## GOAL
Convert the material into a numbered list, starting at the beginning of the material and ending at the line that contains "v(-55.75, 4.25) *". Omit blank lines and leave the pictures out.

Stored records
# # # #
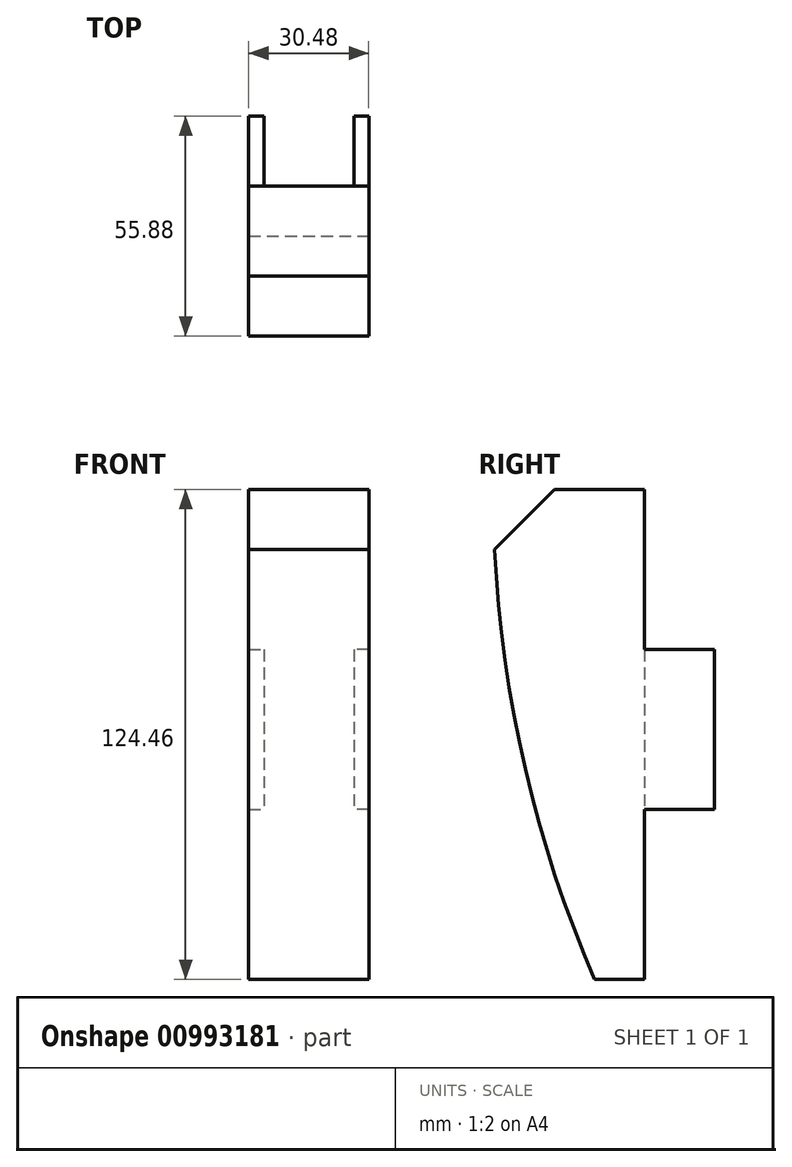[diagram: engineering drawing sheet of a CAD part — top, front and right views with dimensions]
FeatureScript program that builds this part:
annotation { "Feature Type Name" : "Feature", "Feature Type Description" : "" }
export const myFeature = defineFeature(function(context is Context, id is Id, definition is map)
    precondition{}
    {
        {
            var Q0;
            Q0=qCreatedBy(makeId("Front.planeOp"),FACE);
            var sketch = newSketch(context, id + "F0", { "sketchPlane" : qUnion([Q0])});
            skLineSegment(sketch, "E0.bottom", {"start": v(-55.75, 42.35) * mm, "end": v(-25.27, 42.35) * mm});
            skLineSegment(sketch, "E0.top", {"start": v(-55.75, -33.85) * mm, "end": v(-25.27, -33.85) * mm});
            skLineSegment(sketch, "E0.left", {"start": v(-55.75, 42.35) * mm, "end": v(-55.75, -33.85) * mm});
            skLineSegment(sketch, "E0.right", {"start": v(-25.27, 42.35) * mm, "end": v(-25.27, -33.85) * mm});
            skPoint(sketch, "E1.startSnap0", {"position": v(-55.75, 4.25) * mm});
            skPoint(sketch, "E2.startSnap0", {"position": v(-25.27, 4.25) * mm});
            skLineSegment(sketch, "E3.bottom", {"start": v(-25.27, 24.57) * mm, "end": v(-29.08, 24.57) * mm});
            skLineSegment(sketch, "E3.top", {"start": v(-25.27, -16.07) * mm, "end": v(-29.08, -16.07) * mm});
            skLineSegment(sketch, "E3.left", {"start": v(-25.27, 24.57) * mm, "end": v(-25.27, -16.07) * mm});
            skLineSegment(sketch, "E3.right", {"start": v(-29.08, 24.57) * mm, "end": v(-29.08, -16.07) * mm});
            skPoint(sketch, "E3.middle", {"position": v(-27.17, 4.25) * mm});
            skLineSegment(sketch, "E4.bottom", {"start": v(-55.75, 24.57) * mm, "end": v(-51.94, 24.57) * mm});
            skLineSegment(sketch, "E4.top", {"start": v(-55.75, -16.07) * mm, "end": v(-51.94, -16.07) * mm});
            skLineSegment(sketch, "E4.left", {"start": v(-55.75, 24.57) * mm, "end": v(-55.75, -16.07) * mm});
            skLineSegment(sketch, "E4.right", {"start": v(-51.94, 24.57) * mm, "end": v(-51.94, -16.07) * mm});
            skPoint(sketch, "E4.middle", {"position": v(-53.84, 4.25) * mm});
            skSolve(sketch);
        }
        {
            var Q0;
            Q0=makeQuery(id+"F0.imprint","IMPRINT",FACE,{"disambiguationData":[TD([[makeQuery(id+"F0.imprint","IMPRINT",EDGE,{"derivedFrom":sQuery(id+"F0.wireOp",EDGE,"E0.bottom")}),-1.0]])]});
            var Q1;
            Q1=makeQuery(id+"F0.imprint","IMPRINT",FACE,{"disambiguationData":[TD([[makeQuery(id+"F0.imprint","IMPRINT",EDGE,{"derivedFrom":sQuery(id+"F0.wireOp",EDGE,"E0.left")}),-1.0]])]});
            var Q2;
            Q2=makeQuery(id+"F0.imprint","IMPRINT",FACE,{"disambiguationData":[TD([[makeQuery(id+"F0.imprint","IMPRINT",EDGE,{"derivedFrom":sQuery(id+"F0.wireOp",EDGE,"E0.right")}),1.0]])]});
            extrude(context, id + "F1", {"entities" : qUnion([Q0, Q1, Q2]), "depth" : 7.62 * mm, "offsetDistance" : 25.4 * mm});
        }
        {
            var Q0;
            Q0=makeQuery(id+"F0.imprint","IMPRINT",FACE,{"disambiguationData":[TD([[makeQuery(id+"F0.imprint","IMPRINT",EDGE,{"derivedFrom":sQuery(id+"F0.wireOp",EDGE,"E4.bottom")}),-1.0]])]});
            var Q1;
            Q1=makeQuery(id+"F0.imprint","IMPRINT",FACE,{"disambiguationData":[TD([[makeQuery(id+"F0.imprint","IMPRINT",EDGE,{"derivedFrom":sQuery(id+"F0.wireOp",EDGE,"E3.bottom")}),1.0]])]});
            extrude(context, id + "F2", {"entities" : qUnion([Q0, Q1]), "operationType" : NewBodyOperationType.ADD, "oppositeDirection" : true, "depth" : 17.78 * mm, "offsetDistance" : 25.4 * mm, "hasSecondDirection" : true, "secondDirectionOppositeDirection" : false, "secondDirectionDepth" : 7.62 * mm});
        }
        {
            var Q0;
            {var subQ0=sQuery(id+"F0.wireOp",EDGE,"E3.left");var subQ1=sQuery(id+"F0.wireOp",EDGE,"E0.right");Q0=makeQuery(id+"F2.boolean.opBoolean","MERGE",FACE,{"derivedFrom":[makeQuery(id+"F1.opExtrude","SWEPT_FACE",FACE,{"disambiguationData":[OSD([subQ1]),TDD([makeQuery(id+"F0.imprint","IMPRINT",EDGE,{"disambiguationData":[TD([[makeQuery(id+"F0.imprint","INTERSECT",VERTEX,{"derivedFrom":[sQuery(id+"F0.wireOp",EDGE,"E0.bottom"),subQ1]}),-1.0]])],"derivedFrom":subQ1})])]}),makeQuery(id+"F1.opExtrude","SWEPT_FACE",FACE,{"disambiguationData":[OSD([subQ1]),TDD([makeQuery(id+"F0.imprint","IMPRINT",EDGE,{"disambiguationData":[TD([[makeQuery(id+"F0.imprint","INTERSECT",VERTEX,{"derivedFrom":[sQuery(id+"F0.wireOp",EDGE,"E0.top"),subQ1]}),1.0]])],"derivedFrom":subQ1})])]}),makeQuery(id+"F2.opExtrude","SWEPT_FACE",FACE,{"disambiguationData":[OSD([subQ0])]})]});}
            var sketch = newSketch(context, id + "F3", { "sketchPlane" : qUnion([Q0])});
            skLineSegment(sketch, "E5", {"start": v(0, 42.35) * mm, "end": v(0, 67.75) * mm});
            skLineSegment(sketch, "E6", {"start": v(0, 67.75) * mm, "end": v(-20.32, 67.75) * mm});
            skLineSegment(sketch, "E7", {"start": v(0, -33.85) * mm, "end": v(0, -59.25) * mm});
            skLineSegment(sketch, "E8", {"start": v(-20.32, 67.75) * mm, "end": v(-38.1, 49.97) * mm});
            skLineSegment(sketch, "E9", {"start": v(0, -59.25) * mm, "end": v(-12.7, -59.25) * mm});
            skArc(sketch, "E10", {"start": v(-38.1, 49.97) * mm, "mid": v(-30.34, -5.8) * mm, "end": v(-12.7, -59.25) * mm});
            skSolve(sketch);
        }
        {
            var Q0;
            Q0=makeQuery(id+"F3.imprint","IMPRINT",FACE,{"disambiguationData":[TD([[makeQuery(id+"F3.imprint","IMPRINT",EDGE,{"derivedFrom":sQuery(id+"F3.wireOp",EDGE,"E5")}),1.0]])]});
            extrude(context, id + "F4", {"entities" : qUnion([Q0]), "operationType" : NewBodyOperationType.ADD, "oppositeDirection" : true, "depth" : 30.48 * mm, "offsetDistance" : 25.4 * mm});
        }
        {
            var Q0;
            {var subQ0=sQuery(id+"F0.wireOp",EDGE,"E3.left");var subQ1=sQuery(id+"F0.wireOp",EDGE,"E0.right");var subQ2=sQuery(id+"F0.wireOp",EDGE,"E0.top");var subQ3=sQuery(id+"F0.wireOp",EDGE,"E0.bottom");Q0=makeQuery(id+"F4.boolean.opBoolean","MERGE",FACE,{"derivedFrom":[makeQuery(id+"F2.boolean.opBoolean","MERGE",FACE,{"derivedFrom":[makeQuery(id+"F1.opExtrude","SWEPT_FACE",FACE,{"disambiguationData":[OSD([subQ1]),TDD([makeQuery(id+"F0.imprint","IMPRINT",EDGE,{"disambiguationData":[TD([[makeQuery(id+"F0.imprint","INTERSECT",VERTEX,{"derivedFrom":[subQ3,subQ1]}),-1.0]])],"derivedFrom":subQ1})])]}),makeQuery(id+"F1.opExtrude","SWEPT_FACE",FACE,{"disambiguationData":[OSD([subQ1]),TDD([makeQuery(id+"F0.imprint","IMPRINT",EDGE,{"disambiguationData":[TD([[makeQuery(id+"F0.imprint","INTERSECT",VERTEX,{"derivedFrom":[subQ2,subQ1]}),1.0]])],"derivedFrom":subQ1})])]}),makeQuery(id+"F2.opExtrude","SWEPT_FACE",FACE,{"disambiguationData":[OSD([subQ0])]})]}),makeQuery(id+"F4.opExtrude","CAP_FACE",FACE,{"disambiguationData":[OSD([subQ3,subQ2,subQ1,subQ0,sQuery(id+"F3.wireOp",EDGE,"E5"),sQuery(id+"F3.wireOp",EDGE,"E6"),sQuery(id+"F3.wireOp",EDGE,"E7"),sQuery(id+"F3.wireOp",EDGE,"txeqDOJH-kMNY-swYj-O1Tx-qxdqHIPKTNKk")])],"isStart":true})]});}
            var sketch = newSketch(context, id + "F5", { "sketchPlane" : qUnion([Q0])});
            skLineSegment(sketch, "E11.bottom", {"start": v(0, 67.75) * mm, "end": v(-20.43, 67.75) * mm});
            skLineSegment(sketch, "E11.left", {"start": v(0, 67.75) * mm, "end": v(0, 65.2) * mm});
            skLineSegment(sketch, "E12", {"start": v(0, 65.2) * mm, "end": v(-22.86, 65.2) * mm});
            skSolve(sketch);
        }
        {
            var Q0;
            {var subQ4=sQuery(id+"F5.wireOp",EDGE,"E11.top");Q0=makeQuery(id+"F5.imprint","IMPRINT",FACE,{"disambiguationData":[TD([[makeQuery(id+"F5.imprint","IMPRINT",EDGE,{"derivedFrom":subQ4}),-1.0]])]});}
            var Q1;
            {var subQ0=sQuery(id+"F5.wireOp",EDGE,"E11.left");Q1=makeQuery(id+"F5.imprint","IMPRINT",FACE,{"disambiguationData":[TD([[makeQuery(id+"F5.imprint","IMPRINT",EDGE,{"derivedFrom":subQ0}),-1.0]])]});}
            extrude(context, id + "F6", {"entities" : qUnion([Q0, Q1]), "operationType" : NewBodyOperationType.REMOVE, "oppositeDirection" : true, "depth" : 50.8 * mm, "offsetDistance" : 25.4 * mm});
        }
    });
# # # #
## CORRECT ANSWER
1. [diagram: engineering drawing sheet of a CAD part — top, front and right views with dimensions]
2. FeatureScript program that builds this part:
3. annotation { "Feature Type Name" : "Feature", "Feature Type Description" : "" }
4. export const myFeature = defineFeature(function(context is Context, id is Id, definition is map)
5.     precondition{}
6.     {
7.         {
8.             var Q0;
9.             Q0=qCreatedBy(makeId("Front.planeOp"),FACE);
10.             var sketch = newSketch(context, id + "F0", { "sketchPlane" : qUnion([Q0])});
11.             skLineSegment(sketch, "E0.bottom", {"start": v(-55.75, 42.35) * mm, "end": v(-25.27, 42.35) * mm});
12.             skLineSegment(sketch, "E0.top", {"start": v(-55.75, -33.85) * mm, "end": v(-25.27, -33.85) * mm});
13.             skLineSegment(sketch, "E0.left", {"start": v(-55.75, 42.35) * mm, "end": v(-55.75, -33.85) * mm});
14.             skLineSegment(sketch, "E0.right", {"start": v(-25.27, 42.35) * mm, "end": v(-25.27, -33.85) * mm});
15.             skPoint(sketch, "E1.startSnap0", {"position": v(-55.75, 4.25) * mm});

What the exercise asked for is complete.